I was a bit hesitant at first about having a blade with such hardness due to having to use a diamond sharpener, but I have found that natural stones work amazingly well. I use a 1000/6000 grit water whetstone for my blade and it brings it to beyond shaving sharp with little effort. I maintain my edge in the field with the Viking whetstone from Wazoo. Puukos are renowned for their fine carving ability and are traditionally known in Scandinavia as a graduation style blade for wood working. Many accidents have happened with puukos due to poor grip control while carving. As a matter of course, these knives have thin handles that provide no protection for a hand slipping over the blade. Heimo designed his 40th anniversary knife unique compared to common puukos, having a handle that enables the user to perform heavy duty tasks safely. I consider this a true Bushcraft knife because of the combination of its blade strength, fine carving ability, and beefy handle that provides grip control even in the hands of the amateur Bushcrafter.

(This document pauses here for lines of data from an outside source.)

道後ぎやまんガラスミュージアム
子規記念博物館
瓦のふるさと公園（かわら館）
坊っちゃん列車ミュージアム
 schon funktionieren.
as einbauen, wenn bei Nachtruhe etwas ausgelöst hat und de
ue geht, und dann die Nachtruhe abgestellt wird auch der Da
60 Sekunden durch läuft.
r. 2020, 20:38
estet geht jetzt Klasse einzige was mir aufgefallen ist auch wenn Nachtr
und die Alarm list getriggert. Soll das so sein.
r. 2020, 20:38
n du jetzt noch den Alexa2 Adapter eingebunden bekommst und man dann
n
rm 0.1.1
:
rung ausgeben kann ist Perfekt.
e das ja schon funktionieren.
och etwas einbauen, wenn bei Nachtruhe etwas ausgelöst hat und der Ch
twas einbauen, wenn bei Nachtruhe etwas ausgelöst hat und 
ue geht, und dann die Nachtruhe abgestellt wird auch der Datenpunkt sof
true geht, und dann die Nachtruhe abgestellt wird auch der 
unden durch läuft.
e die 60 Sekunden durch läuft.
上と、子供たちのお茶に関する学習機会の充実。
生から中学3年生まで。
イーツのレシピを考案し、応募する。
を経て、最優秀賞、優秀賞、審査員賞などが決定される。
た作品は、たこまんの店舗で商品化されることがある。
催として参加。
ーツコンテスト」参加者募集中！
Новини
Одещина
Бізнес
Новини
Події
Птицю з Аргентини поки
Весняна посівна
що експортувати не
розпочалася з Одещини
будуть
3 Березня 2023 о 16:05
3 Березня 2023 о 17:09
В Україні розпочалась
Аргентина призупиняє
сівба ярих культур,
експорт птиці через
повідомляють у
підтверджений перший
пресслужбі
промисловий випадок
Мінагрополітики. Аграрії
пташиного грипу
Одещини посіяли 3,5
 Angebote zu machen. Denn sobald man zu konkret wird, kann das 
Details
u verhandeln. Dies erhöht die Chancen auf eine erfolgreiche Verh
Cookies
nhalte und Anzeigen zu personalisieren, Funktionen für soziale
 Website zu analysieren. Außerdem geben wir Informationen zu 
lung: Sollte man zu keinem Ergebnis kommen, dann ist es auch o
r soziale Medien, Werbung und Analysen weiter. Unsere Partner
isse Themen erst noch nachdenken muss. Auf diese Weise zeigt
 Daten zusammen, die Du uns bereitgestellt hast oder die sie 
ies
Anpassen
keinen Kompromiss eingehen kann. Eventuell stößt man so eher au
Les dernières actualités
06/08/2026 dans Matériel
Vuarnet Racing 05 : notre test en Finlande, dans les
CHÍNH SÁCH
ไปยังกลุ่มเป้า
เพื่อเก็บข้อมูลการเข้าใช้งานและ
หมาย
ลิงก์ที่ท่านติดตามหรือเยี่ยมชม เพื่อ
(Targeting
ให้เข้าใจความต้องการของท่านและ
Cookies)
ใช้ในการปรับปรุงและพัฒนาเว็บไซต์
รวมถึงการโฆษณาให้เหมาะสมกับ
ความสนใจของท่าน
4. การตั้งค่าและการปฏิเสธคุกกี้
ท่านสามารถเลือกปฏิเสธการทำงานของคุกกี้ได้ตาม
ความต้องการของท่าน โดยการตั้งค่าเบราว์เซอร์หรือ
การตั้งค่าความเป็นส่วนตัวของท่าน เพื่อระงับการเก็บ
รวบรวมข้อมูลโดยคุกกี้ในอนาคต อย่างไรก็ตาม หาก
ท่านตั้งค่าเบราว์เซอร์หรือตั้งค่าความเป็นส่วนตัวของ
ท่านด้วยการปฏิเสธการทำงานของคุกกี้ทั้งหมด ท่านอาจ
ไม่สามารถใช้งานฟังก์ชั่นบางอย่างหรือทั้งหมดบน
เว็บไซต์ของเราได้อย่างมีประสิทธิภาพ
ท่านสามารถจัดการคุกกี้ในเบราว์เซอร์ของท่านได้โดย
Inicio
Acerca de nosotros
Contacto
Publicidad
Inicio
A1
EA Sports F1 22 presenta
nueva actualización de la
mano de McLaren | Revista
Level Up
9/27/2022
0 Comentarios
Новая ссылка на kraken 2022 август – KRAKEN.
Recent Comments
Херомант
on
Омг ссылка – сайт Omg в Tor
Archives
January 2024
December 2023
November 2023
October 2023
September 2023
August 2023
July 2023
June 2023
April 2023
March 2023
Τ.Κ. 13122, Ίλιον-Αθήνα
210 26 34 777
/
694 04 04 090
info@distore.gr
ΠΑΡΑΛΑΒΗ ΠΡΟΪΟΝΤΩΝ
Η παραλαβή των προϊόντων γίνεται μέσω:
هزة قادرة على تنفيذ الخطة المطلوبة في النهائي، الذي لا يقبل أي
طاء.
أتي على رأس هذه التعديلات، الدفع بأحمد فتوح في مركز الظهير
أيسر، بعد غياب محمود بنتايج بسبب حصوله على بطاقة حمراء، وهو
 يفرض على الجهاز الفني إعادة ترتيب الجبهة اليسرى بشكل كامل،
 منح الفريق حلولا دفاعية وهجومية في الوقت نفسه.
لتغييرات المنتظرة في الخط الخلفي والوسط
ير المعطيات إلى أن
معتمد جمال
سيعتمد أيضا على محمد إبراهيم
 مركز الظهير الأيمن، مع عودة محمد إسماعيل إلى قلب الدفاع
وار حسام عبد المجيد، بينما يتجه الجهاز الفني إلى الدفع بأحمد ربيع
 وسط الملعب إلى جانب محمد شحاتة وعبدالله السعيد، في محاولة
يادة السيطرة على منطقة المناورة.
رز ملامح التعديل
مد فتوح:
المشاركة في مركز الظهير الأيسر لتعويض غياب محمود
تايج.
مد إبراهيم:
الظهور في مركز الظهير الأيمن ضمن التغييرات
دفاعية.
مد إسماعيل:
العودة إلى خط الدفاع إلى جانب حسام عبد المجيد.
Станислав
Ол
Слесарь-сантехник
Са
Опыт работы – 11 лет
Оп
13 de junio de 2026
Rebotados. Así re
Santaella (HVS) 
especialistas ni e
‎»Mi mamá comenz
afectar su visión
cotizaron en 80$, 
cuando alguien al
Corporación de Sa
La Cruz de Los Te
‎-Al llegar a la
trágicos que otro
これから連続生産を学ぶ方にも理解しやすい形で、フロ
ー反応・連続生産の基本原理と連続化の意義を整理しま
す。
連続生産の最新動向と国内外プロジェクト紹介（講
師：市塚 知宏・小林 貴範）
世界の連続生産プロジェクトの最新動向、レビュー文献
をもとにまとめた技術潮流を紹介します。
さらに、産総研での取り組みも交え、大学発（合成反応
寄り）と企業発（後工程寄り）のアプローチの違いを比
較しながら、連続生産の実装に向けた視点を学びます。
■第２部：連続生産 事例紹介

The Farmer Alox by Victorinox
– Picked by Casey Deming –
The Alox Farmer from Victorinox is technically a multitool and not specifically a Bushcraft knife BUT it is most likely the most handy blade I carry with me every time I go to the woods. The Farmer only weighs 3oz and is a whopping 3.7″ which makes it the smallest and lightest knife on our list.
Two of the most useful Bushcraft features on the Farmer would be the saw and awl. The saw is the perfect size for small tasks around camp like making camp hooks, trimming small tree limbs or processing tinder. The awl is the best tool to properly make holes through things like sticks for lashing, canvas tarps for lashing points or divots on a baring block.